2020 and 2021 contribution limits for typical retirement accounts

By Sabrina Karl

With the new annual calendar still relatively fresh, Americans are in that roughly three-month period during which both 2020 and 2021 retirement contributions are possible. That’s because the IRS allows you to make your previous year’s contribution to some accounts as late as April 15.

 

But how much can you contribute? The answer varies based on the account type and your age.
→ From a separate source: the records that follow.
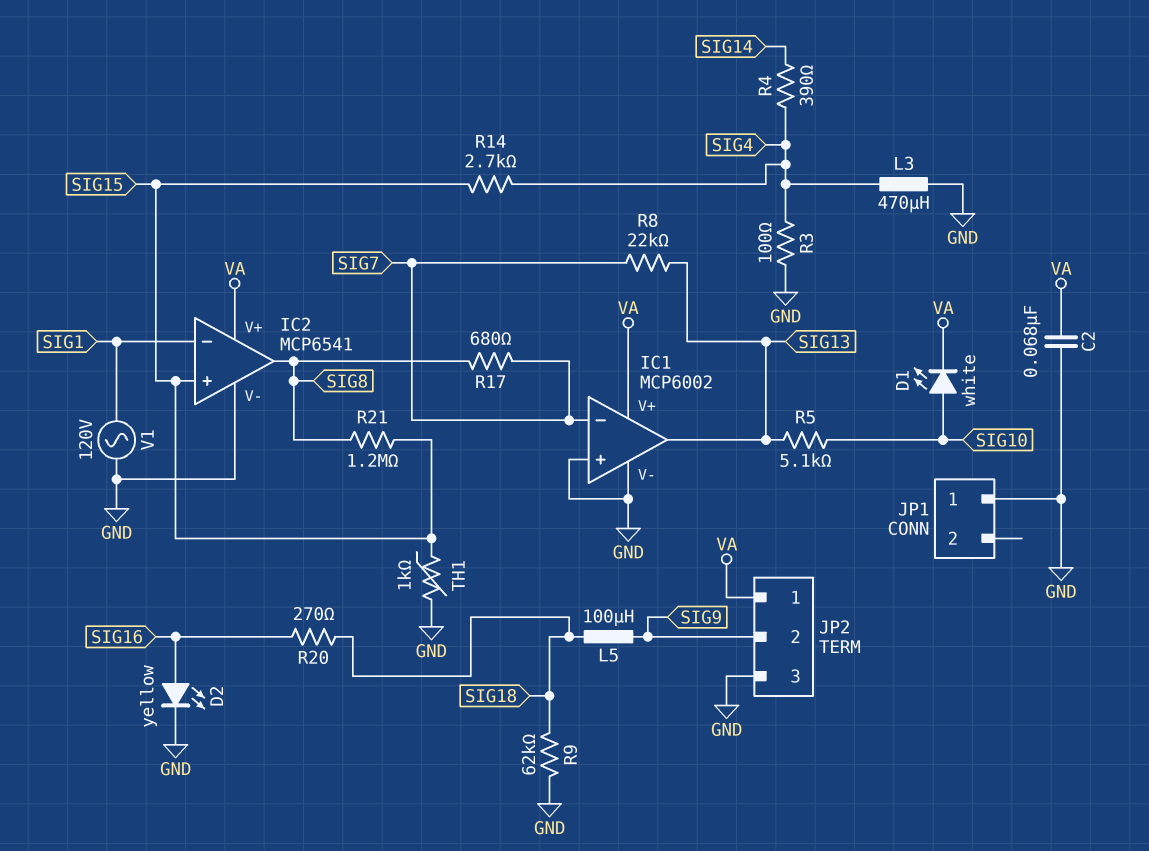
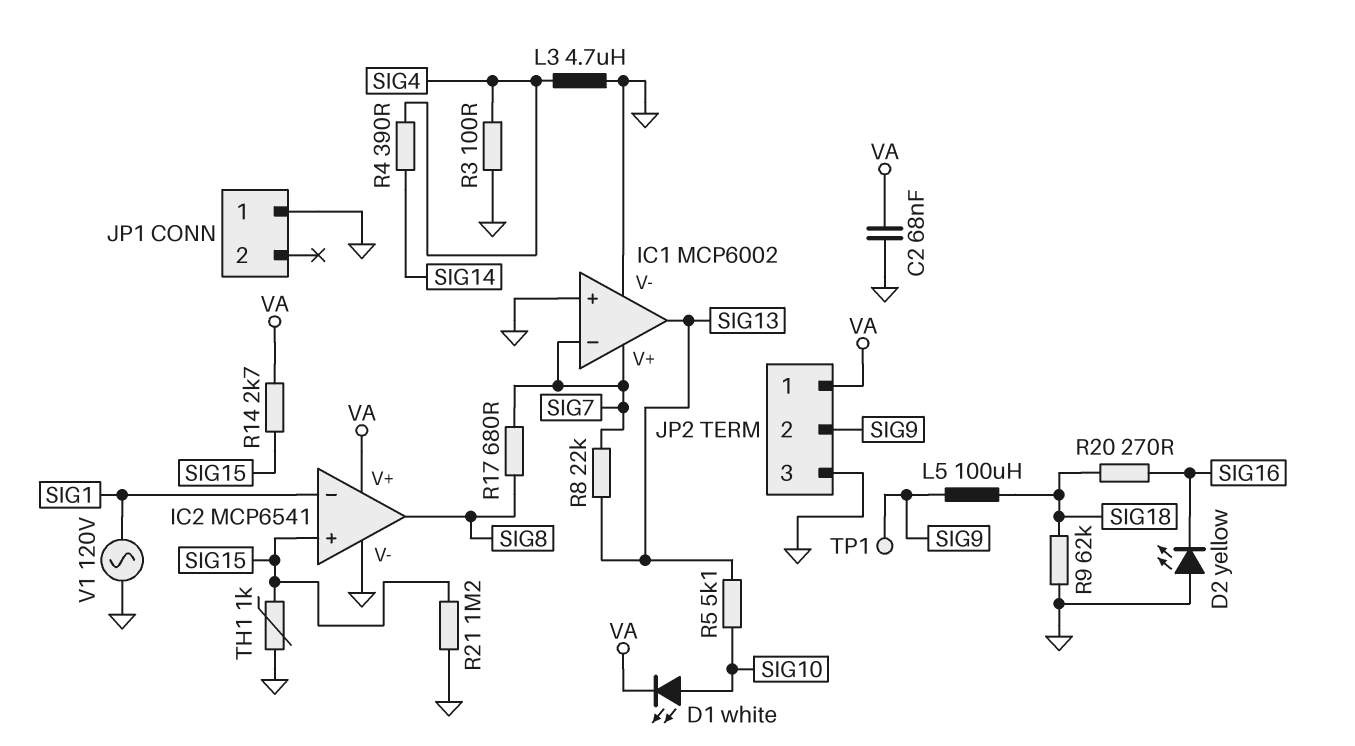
D2: LED yellow (A SIG16, K GND) -> LED yellow (A GND, K SIG16)
IC1 pin V+: VA -> SIG7
L3: 470uH (GND, SIG4) -> 4.7uH (GND, SIG4)
R14: 2.7k (SIG4, SIG15) -> 2.7k (SIG15, VA)
R21: 1.2M (SIG8, SIG15) -> 1.2M (GND, SIG15)
TP1: none -> test point (SIG9)

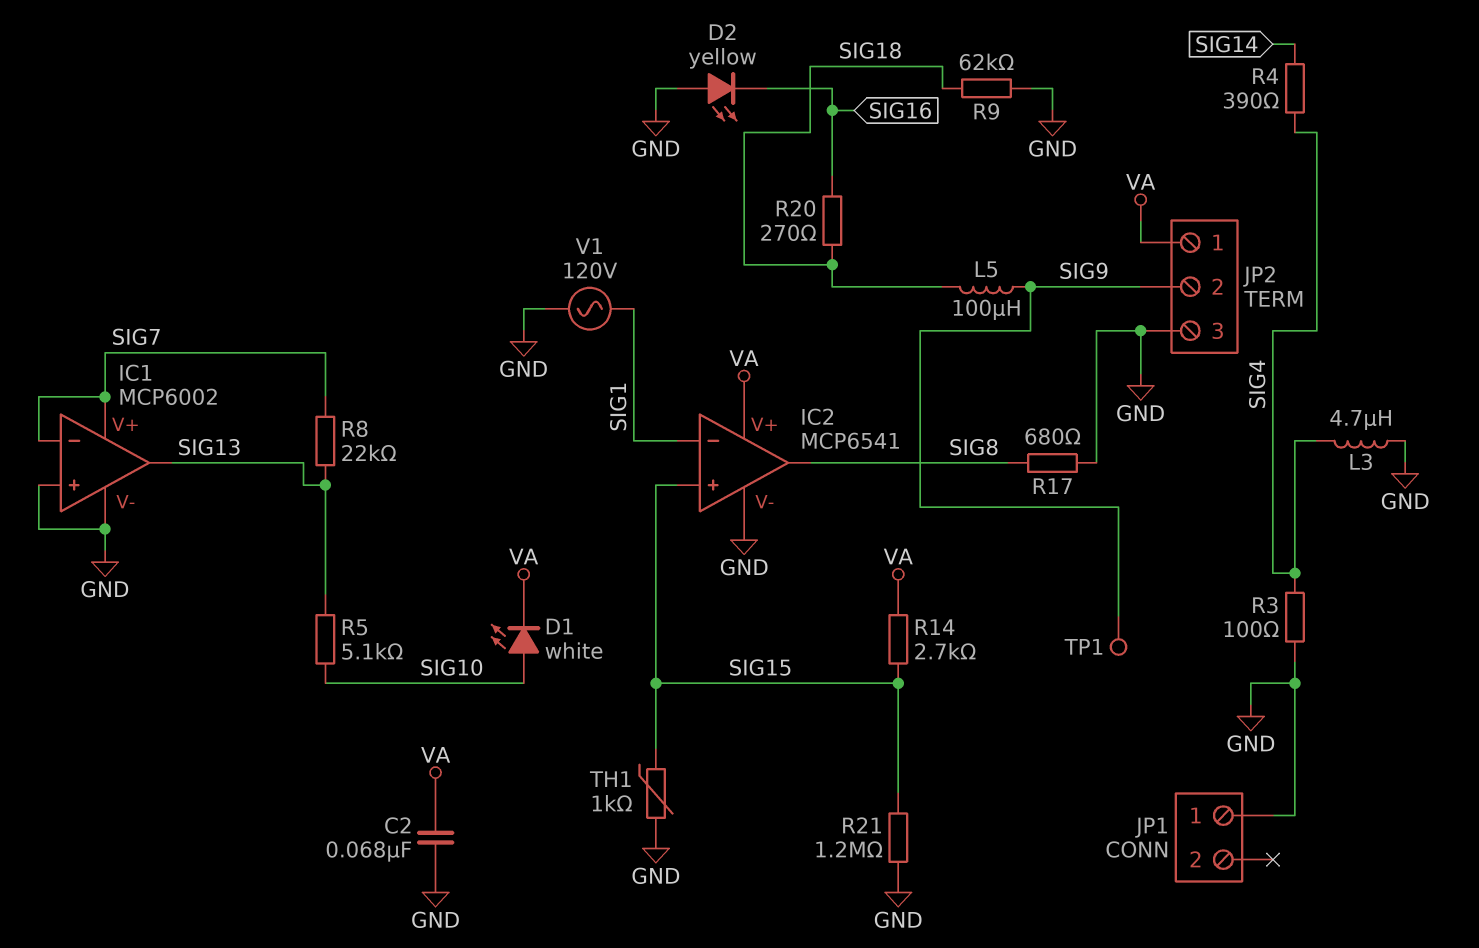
R17: 680 (SIG7, SIG8) -> 680 (GND, SIG8)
Let’s take a look at the three most common tax-deferred retirement accounts: 401(k)s, traditional IRAs, and Roth IRAs.

 

If you’re enrolled in your employer’s 401(k) plan, you can contribute up to $19,500 in 2021. In addition, those 50 or older this year can utilize the “catch-up contribution” rule, raising their limit by $6,500, or $26,000 total.

 

Unlike traditional and Roth IRAs, 401(k)s only allow contributions during their respective calendar year. Since contributions are generally only permissible via payroll deduction, there is no option for adding more before you file your tax return.

 

In contrast, traditional and Roth IRAs allow you to meet your contribution maximum anytime during the calendar year and through April 15 (or whatever that year’s tax filing date is). So with these accounts, you have plenty of time to decide how much you can sock away.

 

Though traditional and Roth IRAs are different account types (traditional IRAs contribute pre-tax dollars and Roth IRAs contribute already taxed dollars that will be exempt from future taxes), they carry the same IRS limits. And between 2020 and 2021, the limits held steady. Those under 50 can contribute $6,000, and those 50 or older, $7,000.

 

Note that in the case of traditional and Roth IRAs, it is a combined limit. You cannot contribute $6,000 to both, but rather your contributions to one, the other, or both cannot together exceed $6,000 (or $7,000 for those age 50 or older).